§ **WORK TO DO**:
(a) According to the LRU cache write-up, which two data structures are combined to achieve O(1) operations?
(b) Continue the LRU cache write-up from the point at which it stops.

━━━ DOCUMENT SECTION

146 LRU Cache.md

146. LRU Cache

Intuition

The implementation uses a combination of a doubly linked list and a hash map to achieve O(1) operations. The doubly linked list maintains the order of elements (most recently used at head, least recently used at tail), while the hash map provides quick access to nodes.

Approach

The implementation consists of these key components:

1. Data Structures:

   • node: Doubly linked list node containing key, value, and pointers
   • queue: Custom doubly linked list with head and tail
   • storage: Hash map for O(1) lookup of nodes

2. Queue Operations:

   • insert: Add new node at head (most recently used)
   • delete: Remove node from tail (least recently used)
   • update: Move existing node to head and update value

3. Cache Operations:

   • Get:

     • If key exists: Update node position to head and return value
     • If key doesn't exist: Return -1

   • Put:

     • If key exists: Update value and move to head
     • If key doesn't exist:
       • If capacity reached: Remove LRU (tail) and add new node at head
       • If capacity not reached: Add new node at head

Complexity

• Time complexity: O(1)

━━━━━━
━━━ DATA ENTRIES

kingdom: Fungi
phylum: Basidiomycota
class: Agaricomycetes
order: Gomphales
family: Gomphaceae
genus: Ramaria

━━━━━━

§ **ANSWERS TO EACH TASK**:
(a) A doubly linked list and a hash map.

(b)
• Space complexity: O(capacity)

Keywords

• LRU Cache
• Doubly Linked List
• Hash Map

Code

type node struct {
    key int
    val int
    prev *node
    next *node
}

type queue struct {
    head *node
    tail *node
}

func (q *queue) insert(n *node) {
    if q.head == nil {
        q.head, q.tail = n, n
        return
    }
    q.head.prev, n.next = n, q.head
    q.head = n
}

func (q *queue) delete() {
    if q.head == q.tail {
        q.head, q.tail = nil, nil
        return
    }
    prev := q.tail.prev
    prev.next, q.tail = nil, prev
}

func (q *queue) update(n *node, val int) {
    n.val = val
    if q.head == n {
        return
    }
    if q.tail == n {
        prev := q.tail.prev
        prev.next, q.tail, n.prev = nil, prev, nil

        q.head.prev, n.next = n, q.head
        q.head = n
        return
    }
    prev, next := n.prev, n.next
    n.prev, n.next, prev.next, next.prev, q.head.prev = nil, q.head, next, prev, n
    q.head = n
}

type LRUCache struct {
    cap int
    siz int
    storage map[int]*node
    q *queue
}


func Constructor(capacity int) LRUCache {
    return LRUCache{
        cap: capacity,
        siz: 0,
        storage: make(map[int]*node),
        q: &queue{
            head: nil,
            tail: nil,
        },
    }
}


func (l *LRUCache) Get(key int) int {
    var ret int
    if n, find := l.storage[key]; !find {
        return -1
    } else {
        l.q.update(n, n.val)
        ret = n.val
    }
    return ret
}


func (l *LRUCache) Put(key int, value int)  {
    if n, find := l.storage[key]; find {
        l.q.update(n, value)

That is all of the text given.